Woodstock v. Sherman

OPINION

PER CURIAM.

This case came before the Court for oral argument on April 9, 2002, pursuant to an order that directed both parties to appear to show cause why the issues raised by this appeal should not summarily be decided. After hearing the arguments of counsel and examining the memoranda filed by the parties, we are of the opinion that cause has not been shown and that the issues raised by this appeal should be decided at this time. The facts pertinent to this appeal are as follows.

The defendant, Everett Sherman (defendant), appeals from an order granting a motion for a new trial. The facts are essentially uncontested. On the afternoon of January 31, 1996, defendant’s vehicle collided with a vehicle driven by plaintiff, Joanne Woodstock (plaintiff), at the intersection of Sailor Way and Plainfield Pike in Cranston. The roads were slippery at the time because it had been snowing for about thirty minutes to an hour before the accident. As plaintiff approached the intersection, her vehicle slid about five to ten feet before stopping at the red light. While plaintiff was waiting for the light to change, defendant’s vehicle, traveling fifteen miles per hour, also slid after he applied his brakes, and it rear-ended plaintiffs automobile. At the time, defendant had been driving with a suspended license.

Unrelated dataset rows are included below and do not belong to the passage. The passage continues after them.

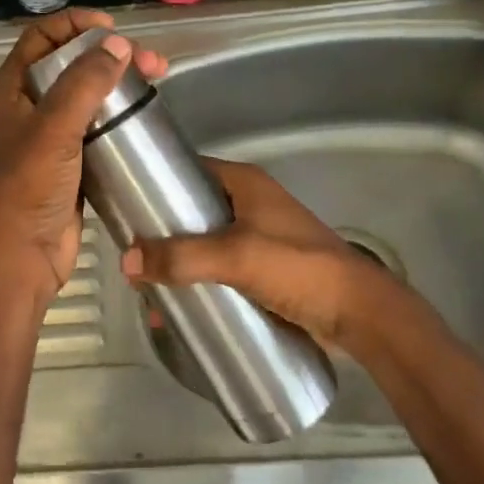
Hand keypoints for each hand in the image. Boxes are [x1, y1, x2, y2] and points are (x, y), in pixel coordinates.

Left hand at [0, 8, 168, 307]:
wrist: (22, 255)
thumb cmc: (28, 187)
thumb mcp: (53, 129)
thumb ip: (84, 83)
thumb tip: (118, 45)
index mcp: (11, 91)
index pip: (40, 38)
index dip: (74, 24)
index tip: (111, 27)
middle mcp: (27, 107)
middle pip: (68, 64)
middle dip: (108, 54)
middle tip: (149, 59)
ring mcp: (49, 136)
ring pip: (86, 94)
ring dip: (118, 82)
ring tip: (157, 78)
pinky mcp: (70, 161)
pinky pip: (95, 126)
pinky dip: (118, 114)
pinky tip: (144, 113)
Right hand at [119, 158, 409, 350]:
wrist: (359, 313)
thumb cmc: (298, 268)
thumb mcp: (236, 256)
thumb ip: (182, 257)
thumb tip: (126, 261)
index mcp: (245, 184)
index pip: (189, 170)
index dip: (157, 183)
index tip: (125, 204)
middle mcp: (249, 204)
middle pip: (192, 210)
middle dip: (161, 232)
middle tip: (130, 253)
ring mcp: (257, 237)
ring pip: (203, 243)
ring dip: (177, 262)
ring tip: (146, 285)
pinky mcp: (263, 269)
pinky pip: (219, 270)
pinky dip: (197, 282)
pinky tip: (176, 306)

A two-day Superior Court jury trial began on February 28, 2000. The only issue at trial was whether defendant was negligent and caused the collision. Both plaintiff and defendant testified at the trial. At the conclusion of the trial, the jury deliberated for a short time and returned a verdict in favor of defendant. Subsequently, plaintiff filed a motion for a new trial, which the trial justice granted. The defendant timely appealed.

The defendant argues that the trial justice erred by considering evidence not contained in the record when he granted the motion for a new trial in favor of plaintiff. We agree.

It is well settled that the trial justice, in considering a motion for a new trial, functions as a “superjuror.” English v. Green, 787 A.2d 1146, 1149 (R.I.2001) (quoting Long v. Atlantic PBS, Inc., 681 A.2d 249, 254 (R.I.1996)). The trial justice’s determination will not be disturbed if he “reviews the evidence, comments on the weight of the evidence and the credibility of the witnesses, and exercises his * * * independent judgment” unless the trial justice “overlooked or misconceived material and relevant evidence or was otherwise clearly wrong.” Id. (quoting Kurczy v. St. Joseph Veterans Association, Inc., 713 A.2d 766, 770 (R.I.1998)).

In the instant case, the trial justice properly reviewed the credibility of the witnesses, finding both to be “credible.” The trial justice also considered the evidence presented, noting that while defendant was driving with a suspended license, it was “not controlling.” Finally, the trial justice stated that defendant did not over*452come his burden to rebut “the prima facie presumption of negligence when a rear-end collision occurs,” thus “justice was not done [in this case]” and a new trial was warranted.

However, the trial justice committed reversible error by mistakenly relying upon facts that were not in evidence. Specifically, the trial justice twice stated that the defendant saw the plaintiff slide before coming to a stop at the intersection even though neither the defendant nor the plaintiff testified to that fact at trial.

Accordingly, the defendant’s appeal is sustained. The judgment of the Superior Court is vacated. The case is remanded with our direction that judgment be entered for the defendant.